Proposed light rail line in Toronto, Canada

The Sheppard East LRT was a proposed light rail line in Toronto, Ontario, Canada. It was first announced as part of the Transit City proposal in 2007. The Sheppard East LRT as proposed was to be 13 km long, travel along Sheppard Avenue from Don Mills subway station to east of Morningside Avenue, and be operated by the Toronto Transit Commission (TTC).

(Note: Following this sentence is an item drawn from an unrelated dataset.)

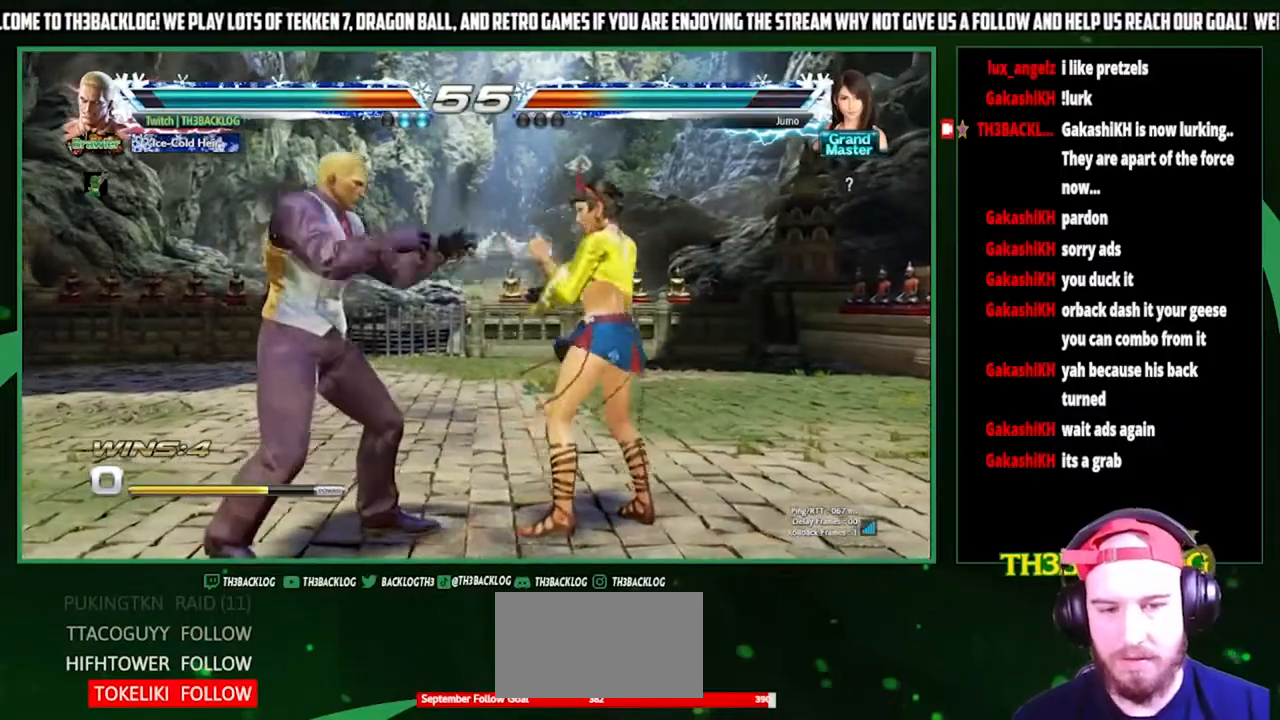
{"buttons": [], "left_stick": "left", "events": [[100, "left_stick", "left"], [233, "left_stick", "center"], [400, "left_stick", "left"]]}
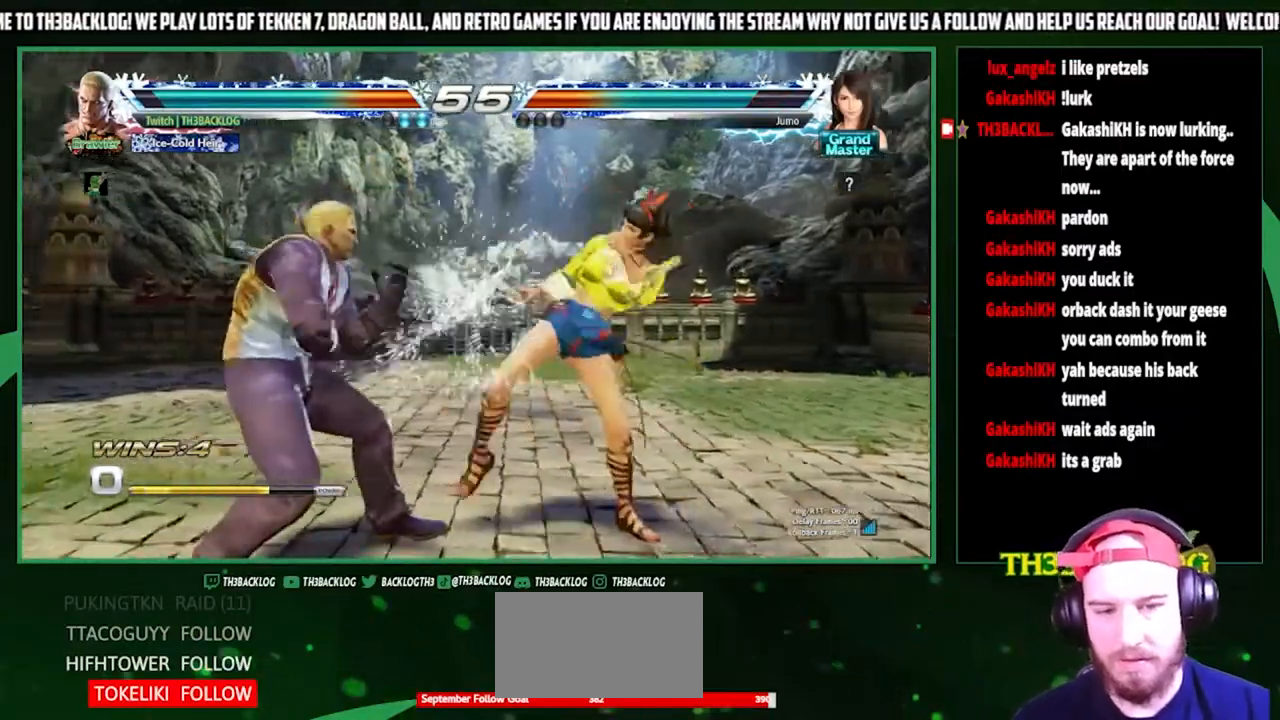
{"buttons": [], "left_stick": "center", "events": [[433, "left_stick", "center"]]}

In May 2009, funding was approved by the provincial and federal governments. In December 2010, Toronto mayor Rob Ford cancelled the line, along with the rest of Transit City, in favour of constructing underground subway lines. However, in March 2012, Toronto city council re-instated the Sheppard East LRT at a special city council meeting. In 2016, it was reported that the line had been indefinitely deferred and would possibly be replaced by a competing proposal to extend Line 4 Sheppard. In April 2019, Ontario premier Doug Ford announced that the provincial government would extend Line 4 Sheppard to McCowan Road at some unspecified time in the future, replacing the proposed Sheppard East LRT.

==History==
On March 16, 2007, the Sheppard East LRT was first proposed as part of Toronto mayor David Miller's Transit City proposal.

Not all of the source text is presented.